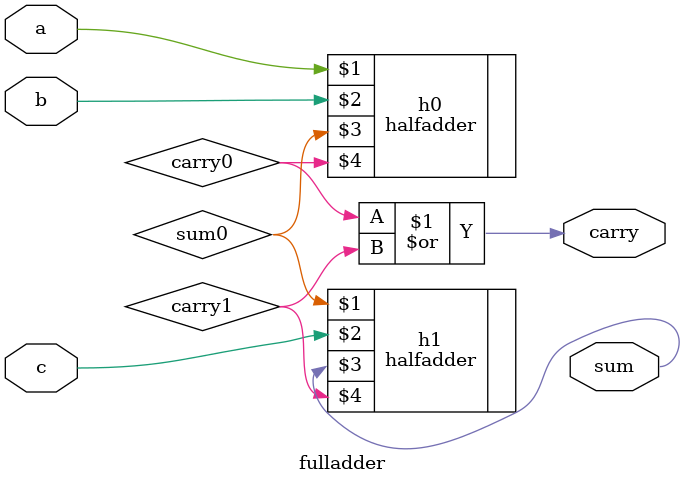
<source format=v>
/*
 * Module fulladder
 * 
 * Inputs: a, b, c
 * Outputs: sum, carry
 * Function: sum = LSB of a + b + c
 * carry = MSB of a + b + c
 */

`include "halfadder.v"
`define OR or #50

module fulladder(output sum, carry,
input a, b, c                 );

   // Intermediate sum and carry bits.
   wire                 sum0, carry0, carry1;

   // Chain halfadders together to find the LSB of the sum.
   halfadder
     h0(a, b, sum0, carry0),
     h1(sum0, c, sum, carry1);

   // The carry bit is 1 if any of the last additions carried.
   `OR (carry, carry0, carry1);
endmodule

</source>
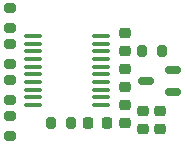
<source format=gbr>
%TF.GenerationSoftware,KiCad,Pcbnew,7.0.10*%
%TF.CreationDate,2025-02-23T01:37:13-06:00*%
%TF.ProjectId,Portal_Radio,506f7274-616c-45f5-9261-64696f2e6b69,rev?*%
%TF.SameCoordinates,Original*%
%TF.FileFunction,Paste,Bot*%
%TF.FilePolarity,Positive*%
%FSLAX46Y46*%
G04 Gerber Fmt 4.6, Leading zero omitted, Abs format (unit mm)*
G04 Created by KiCad (PCBNEW 7.0.10) date 2025-02-23 01:37:13*
%MOMM*%
%LPD*%
G01*
G04 APERTURE LIST*
G04 Aperture macros list*
%AMRoundRect*
0 Rectangle with rounded corners*
0 $1 Rounding radius*
0 $2 $3 $4 $5 $6 $7 $8 $9 X,Y pos of 4 corners*
0 Add a 4 corners polygon primitive as box body*
4,1,4,$2,$3,$4,$5,$6,$7,$8,$9,$2,$3,0*
0 Add four circle primitives for the rounded corners*
1,1,$1+$1,$2,$3*
1,1,$1+$1,$4,$5*
1,1,$1+$1,$6,$7*
1,1,$1+$1,$8,$9*
0 Add four rect primitives between the rounded corners*
20,1,$1+$1,$2,$3,$4,$5,0*
20,1,$1+$1,$4,$5,$6,$7,0*
20,1,$1+$1,$6,$7,$8,$9,0*
20,1,$1+$1,$8,$9,$2,$3,0*%
G04 Aperture macros list end*
%ADD10RoundRect,0.150000X0.512500X0.150000X-0.512500X0.150000X-0.512500X-0.150000X0.512500X-0.150000X0*%
%ADD11RoundRect,0.225000X-0.250000X0.225000X-0.250000X-0.225000X0.250000X-0.225000X0.250000X0.225000X0*%
%ADD12RoundRect,0.200000X0.200000X0.275000X-0.200000X0.275000X-0.200000X-0.275000X0.200000X-0.275000X0*%
%ADD13RoundRect,0.200000X-0.275000X0.200000X-0.275000X-0.200000X0.275000X-0.200000X0.275000X0.200000X0*%
%ADD14RoundRect,0.225000X0.250000X-0.225000X0.250000X0.225000X-0.250000X0.225000X-0.250000X-0.225000X0*%
%ADD15RoundRect,0.200000X-0.200000X-0.275000X0.200000X-0.275000X0.200000X0.275000X-0.200000X0.275000X0*%
%ADD16RoundRect,0.225000X0.225000X0.250000X-0.225000X0.250000X-0.225000X-0.250000X0.225000X-0.250000X0*%
%ADD17RoundRect,0.200000X0.275000X-0.200000X0.275000X0.200000X-0.275000X0.200000X-0.275000X-0.200000X0*%
%ADD18RoundRect,0.218750X0.256250X-0.218750X0.256250X0.218750X-0.256250X0.218750X-0.256250X-0.218750X0*%
%ADD19RoundRect,0.100000X0.637500X0.100000X-0.637500X0.100000X-0.637500X-0.100000X0.637500X-0.100000X0*%
G04 APERTURE END LIST*
D10*
%TO.C,U2*%
X149912000Y-86680000D03*
X149912000Y-88580000D03*
X147637000Y-87630000D03*
%TD*%
D11*
%TO.C,C5*%
X145859000Y-89649000D03*
X145859000Y-91199000D03*
%TD*%
D12*
%TO.C,R1*%
X148970000Y-85090000D03*
X147320000Y-85090000D03*
%TD*%
D13*
%TO.C,R3*%
X136144000Y-90615000D03*
X136144000Y-92265000D03*
%TD*%
%TO.C,R4*%
X136144000Y-87567000D03*
X136144000Y-89217000D03*
%TD*%
D14*
%TO.C,C1*%
X145859000Y-85116000D03*
X145859000Y-83566000D03*
%TD*%
%TO.C,C4*%
X147383000Y-90157000D03*
X147383000Y-91707000D03*
%TD*%
D15*
%TO.C,R2*%
X139637000Y-91186000D03*
X141287000Y-91186000D03*
%TD*%
D16*
%TO.C,C3*%
X144335000Y-91186000D03*
X142785000Y-91186000D03*
%TD*%
D17*
%TO.C,R6*%
X136144000Y-83121000D03*
X136144000Y-81471000D03*
%TD*%
D18*
%TO.C,L1*%
X148844000Y-90144500D03*
X148844000Y-91719500D03*
%TD*%
D19*
%TO.C,U1*%
X143827000Y-83816000D03*
X143827000Y-84466000D03*
X143827000Y-85116000D03*
X143827000Y-85766000D03*
X143827000Y-86416000D03*
X143827000Y-87066000D03*
X143827000Y-87716000D03*
X143827000Y-88366000D03*
X143827000Y-89016000D03*
X143827000Y-89666000D03*
X138102000Y-89666000D03*
X138102000Y-89016000D03*
X138102000Y-88366000D03*
X138102000Y-87716000D03*
X138102000Y-87066000D03*
X138102000Y-86416000D03*
X138102000Y-85766000D03*
X138102000Y-85116000D03*
X138102000Y-84466000D03*
X138102000Y-83816000D03*
%TD*%
D17*
%TO.C,R5*%
X136144000Y-86169000D03*
X136144000Y-84519000D03*
%TD*%
D14*
%TO.C,C2*%
X145859000Y-88151000D03*
X145859000Y-86601000D03*
%TD*%
M02*

</source>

^^^^

● **Task item**
Beginning at the line that holds "X136144000Y-83121000D03*", write out word for word each line through the end of the records.

● **Exercise answer**
X136144000Y-83121000D03*
X136144000Y-81471000D03*
%TD*%
D18*
%TO.C,L1*%
X148844000Y-90144500D03*
X148844000Y-91719500D03*
%TD*%
D19*
%TO.C,U1*%
X143827000Y-83816000D03*
X143827000Y-84466000D03*
X143827000Y-85116000D03*
X143827000Y-85766000D03*
X143827000Y-86416000D03*
X143827000Y-87066000D03*
X143827000Y-87716000D03*
X143827000Y-88366000D03*
X143827000Y-89016000D03*
X143827000Y-89666000D03*
X138102000Y-89666000D03*
X138102000Y-89016000D03*
X138102000Y-88366000D03*
X138102000Y-87716000D03*
X138102000Y-87066000D03*
X138102000Y-86416000D03*
X138102000Y-85766000D03*
X138102000Y-85116000D03*
X138102000Y-84466000D03*
X138102000Y-83816000D03*
%TD*%
D17*
%TO.C,R5*%
X136144000Y-86169000D03*
X136144000Y-84519000D03*
%TD*%
D14*
%TO.C,C2*%
X145859000Y-88151000D03*
X145859000Y-86601000D03*
%TD*%
M02*

</source>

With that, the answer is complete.